◆ Aufgabenstellung 1
Prüfe anhand des unten stehenden Textes über die Anfänge des Eishockeys in Heilbronn, ob die folgenden Aussagen zutreffen, und beantworte jede mit Ja oder Nein samt den entscheidenden Worten des Textes als wörtlichem Zitat: (a) Siegbert Stotz kam nach seiner aktiven Karriere als Manager der Eishalle nach Heilbronn. (b) Die Heilbronner Mannschaft spielte anfangs in der höchsten Liga. (c) Stotz übernahm in Heilbronn auch das Traineramt.
◆ Aufgabenstellung 2
Gib den unten stehenden Text über die Anfänge des Eishockeys in Heilbronn von „Den ehemaligen Spieler“ bis einschließlich „das Traineramt übernommen.“ wortgetreu wieder.

··· Ausgangstext

Zunächst war das Interesse an der neuen Sportart in der Stadt bei Bürgern und lokalen Medien nicht groß, schließlich handelte es sich letztlich um eine Hobbytruppe, die in der untersten Liga spielte. Doch das sollte sich schlagartig ändern.

Den ehemaligen Spieler des Kölner EC, Siegbert „Siggi“ Stotz, hatte es Jahre nach seiner aktiven Karriere als Manager der Eishalle nach Heilbronn verschlagen. Da er weiterhin engen Kontakt zu seinen alten Weggefährten pflegte und sie gerne zu sich einlud, kam die Idee auf, an den gemeinsamen Wochenenden doch ein bisschen Eishockey zu spielen. Schließlich gab es in Heilbronn ja jetzt eine Mannschaft und Stotz hatte auch das Traineramt übernommen. 

Wichtige Frage: "Kommen die Kölner?"

Und so kam es, dass plötzlich die ehemaligen Nationalspieler Wim Hospelt sowie die Brüder Detlef und Dieter Langemann im REV-Trikot die Landesliga aufrollten. „Vor jedem Spiel lautete die entscheidende Frage: Kommen die Kölner?“, erinnert sich Günter Scherlinzky. Kamen sie, war ein zweistelliger Sieg programmiert. Kamen sie nicht, weil sie wie einmal im Schneetreiben auf der Autobahn steckengeblieben waren, dann drohte eine Niederlage.

······
··· Angezeigte Informationen

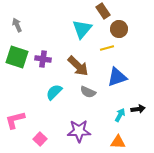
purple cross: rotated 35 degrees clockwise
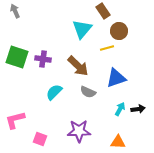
gray arrow: moved 2 px left, 14 px up
brown circle: moved 2 px down
blue triangle: moved 1 px left, 1 px down
cyan arrow: moved 6 px up
pink square: rotated 24 degrees counterclockwise
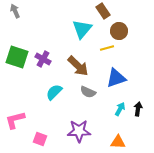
purple cross: rotated 21 degrees clockwise
black arrow: rotated 72 degrees counterclockwise
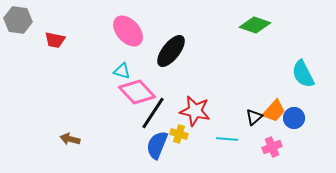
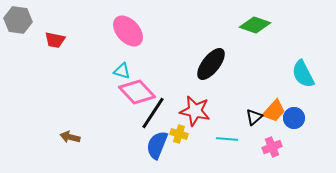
black ellipse: moved 40 px right, 13 px down
brown arrow: moved 2 px up
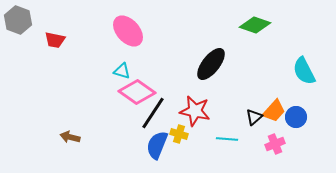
gray hexagon: rotated 12 degrees clockwise
cyan semicircle: moved 1 px right, 3 px up
pink diamond: rotated 12 degrees counterclockwise
blue circle: moved 2 px right, 1 px up
pink cross: moved 3 px right, 3 px up
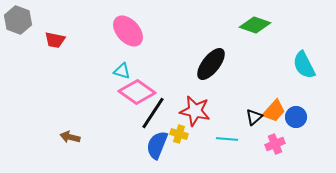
cyan semicircle: moved 6 px up
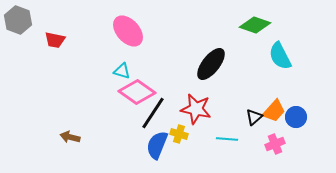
cyan semicircle: moved 24 px left, 9 px up
red star: moved 1 px right, 2 px up
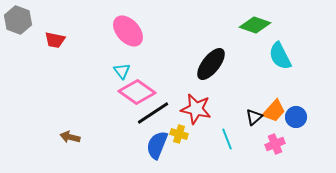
cyan triangle: rotated 36 degrees clockwise
black line: rotated 24 degrees clockwise
cyan line: rotated 65 degrees clockwise
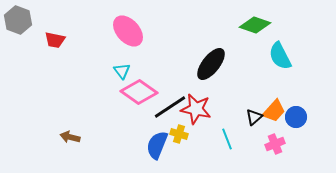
pink diamond: moved 2 px right
black line: moved 17 px right, 6 px up
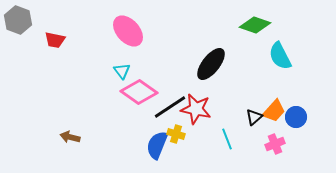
yellow cross: moved 3 px left
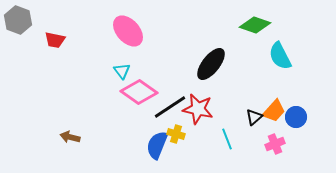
red star: moved 2 px right
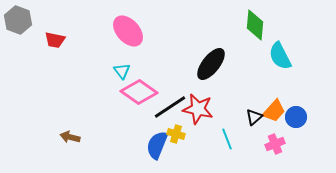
green diamond: rotated 76 degrees clockwise
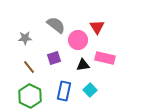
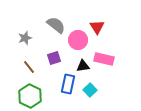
gray star: rotated 16 degrees counterclockwise
pink rectangle: moved 1 px left, 1 px down
black triangle: moved 1 px down
blue rectangle: moved 4 px right, 7 px up
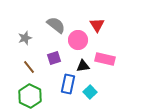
red triangle: moved 2 px up
pink rectangle: moved 1 px right
cyan square: moved 2 px down
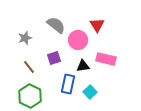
pink rectangle: moved 1 px right
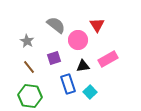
gray star: moved 2 px right, 3 px down; rotated 24 degrees counterclockwise
pink rectangle: moved 2 px right; rotated 42 degrees counterclockwise
blue rectangle: rotated 30 degrees counterclockwise
green hexagon: rotated 20 degrees counterclockwise
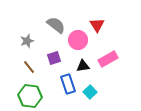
gray star: rotated 24 degrees clockwise
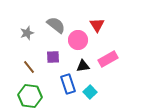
gray star: moved 8 px up
purple square: moved 1 px left, 1 px up; rotated 16 degrees clockwise
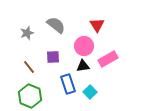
pink circle: moved 6 px right, 6 px down
green hexagon: rotated 15 degrees clockwise
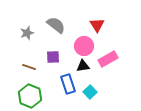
brown line: rotated 32 degrees counterclockwise
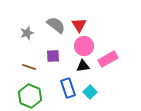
red triangle: moved 18 px left
purple square: moved 1 px up
blue rectangle: moved 4 px down
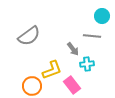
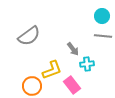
gray line: moved 11 px right
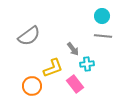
yellow L-shape: moved 1 px right, 2 px up
pink rectangle: moved 3 px right, 1 px up
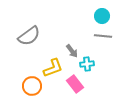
gray arrow: moved 1 px left, 2 px down
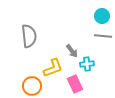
gray semicircle: rotated 60 degrees counterclockwise
pink rectangle: rotated 12 degrees clockwise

······

◆ Vollständige Ausgabe 1
(a) Ja: „hatte es Jahre nach seiner aktiven Karriere als Manager der Eishalle nach Heilbronn verschlagen“
(b) Nein: „eine Hobbytruppe, die in der untersten Liga spielte“
(c) Ja: „Stotz hatte auch das Traineramt übernommen“

◆ Vollständige Ausgabe 2
Den ehemaligen Spieler des Kölner EC, Siegbert „Siggi“ Stotz, hatte es Jahre nach seiner aktiven Karriere als Manager der Eishalle nach Heilbronn verschlagen. Da er weiterhin engen Kontakt zu seinen alten Weggefährten pflegte und sie gerne zu sich einlud, kam die Idee auf, an den gemeinsamen Wochenenden doch ein bisschen Eishockey zu spielen. Schließlich gab es in Heilbronn ja jetzt eine Mannschaft und Stotz hatte auch das Traineramt übernommen.